In this paper, a comprehensive study on the photocatalytic degradation of sulfolane in water using UVA-LED was conducted. The results showed that UVA-LED-based photocatalysis is a promising technology to treat sulfolane in aqueous media as it does not require large amounts of chemicals and utilizes less photon energy than mercury lamps. TiO₂ integrated with UVA-LED can degrade more than 99% of sulfolane from water over three hours of irradiation. Extended irradiation can lead to complete mineralization of sulfolane. A recyclability study on TiO₂ showed that it can be used for multiple cycles without significantly losing its photocatalytic activity. Compared to UVA mercury lamps, UVA-LEDs saved 23% of photon energy consumption in achieving one log reduction of sulfolane. TiO₂-RGO composite synthesized through the hydrothermal method did not display enhanced photocatalytic performance for the degradation of sulfolane due to its weak adsorption on TiO₂-RGO composite.

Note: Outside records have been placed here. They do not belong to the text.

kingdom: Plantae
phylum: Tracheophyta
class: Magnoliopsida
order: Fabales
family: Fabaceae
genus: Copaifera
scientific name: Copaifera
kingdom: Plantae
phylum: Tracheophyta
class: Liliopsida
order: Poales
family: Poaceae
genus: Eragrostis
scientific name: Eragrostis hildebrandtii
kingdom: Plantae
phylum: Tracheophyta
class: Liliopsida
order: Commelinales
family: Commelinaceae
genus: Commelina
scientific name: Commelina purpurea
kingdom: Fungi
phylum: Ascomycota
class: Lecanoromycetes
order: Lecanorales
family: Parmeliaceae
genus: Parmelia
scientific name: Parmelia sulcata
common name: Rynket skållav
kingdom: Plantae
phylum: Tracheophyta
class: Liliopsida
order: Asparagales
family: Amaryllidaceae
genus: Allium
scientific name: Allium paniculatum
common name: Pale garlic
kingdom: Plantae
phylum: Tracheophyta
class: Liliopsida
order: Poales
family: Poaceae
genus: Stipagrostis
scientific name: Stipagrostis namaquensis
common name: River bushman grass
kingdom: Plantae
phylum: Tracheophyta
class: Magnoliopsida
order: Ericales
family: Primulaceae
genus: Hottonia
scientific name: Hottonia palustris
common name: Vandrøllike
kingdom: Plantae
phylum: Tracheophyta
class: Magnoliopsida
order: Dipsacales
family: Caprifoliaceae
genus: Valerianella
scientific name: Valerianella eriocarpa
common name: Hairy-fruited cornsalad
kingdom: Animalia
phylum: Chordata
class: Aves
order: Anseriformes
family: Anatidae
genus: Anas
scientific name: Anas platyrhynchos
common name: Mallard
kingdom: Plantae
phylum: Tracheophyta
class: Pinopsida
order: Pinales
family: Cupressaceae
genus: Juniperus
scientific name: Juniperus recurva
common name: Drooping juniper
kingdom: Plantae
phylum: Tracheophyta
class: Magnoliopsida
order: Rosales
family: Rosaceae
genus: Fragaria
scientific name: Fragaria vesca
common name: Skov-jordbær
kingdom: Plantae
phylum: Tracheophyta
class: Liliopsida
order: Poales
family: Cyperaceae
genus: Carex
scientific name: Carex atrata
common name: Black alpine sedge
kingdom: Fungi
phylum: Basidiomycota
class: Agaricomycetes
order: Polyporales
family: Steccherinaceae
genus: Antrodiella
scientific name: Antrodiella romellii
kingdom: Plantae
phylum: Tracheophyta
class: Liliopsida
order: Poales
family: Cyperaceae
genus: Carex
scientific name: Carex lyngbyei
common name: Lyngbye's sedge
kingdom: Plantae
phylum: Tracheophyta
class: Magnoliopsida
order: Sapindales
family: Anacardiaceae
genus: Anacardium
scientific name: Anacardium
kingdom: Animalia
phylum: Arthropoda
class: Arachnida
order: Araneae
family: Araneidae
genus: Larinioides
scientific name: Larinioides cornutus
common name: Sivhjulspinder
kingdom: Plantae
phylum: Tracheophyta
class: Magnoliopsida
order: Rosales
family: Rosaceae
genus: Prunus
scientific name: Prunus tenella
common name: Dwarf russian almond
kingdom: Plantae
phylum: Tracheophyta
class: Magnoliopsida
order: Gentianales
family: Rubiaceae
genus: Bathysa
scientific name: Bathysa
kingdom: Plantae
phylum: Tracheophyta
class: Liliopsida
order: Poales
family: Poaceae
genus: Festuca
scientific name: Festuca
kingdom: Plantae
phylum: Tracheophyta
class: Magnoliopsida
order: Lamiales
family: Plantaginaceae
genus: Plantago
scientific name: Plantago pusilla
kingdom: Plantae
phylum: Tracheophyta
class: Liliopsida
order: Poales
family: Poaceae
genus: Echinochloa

Photocatalytic degradation of sulfolane in groundwater and tap water were observed to be slower than that in ultrapure water due to the high sulfate, chloride, and bicarbonate content in the tap water and groundwater. The sulfolane degradation rate decreased by 43% and 74% in tap water and groundwater respectively, when compared with milli-Q water. The presence of DIPA (>25 mg/L), a co-contaminant frequently detected in the sulfolane-contaminated water, also inhibited photocatalytic degradation of sulfolane.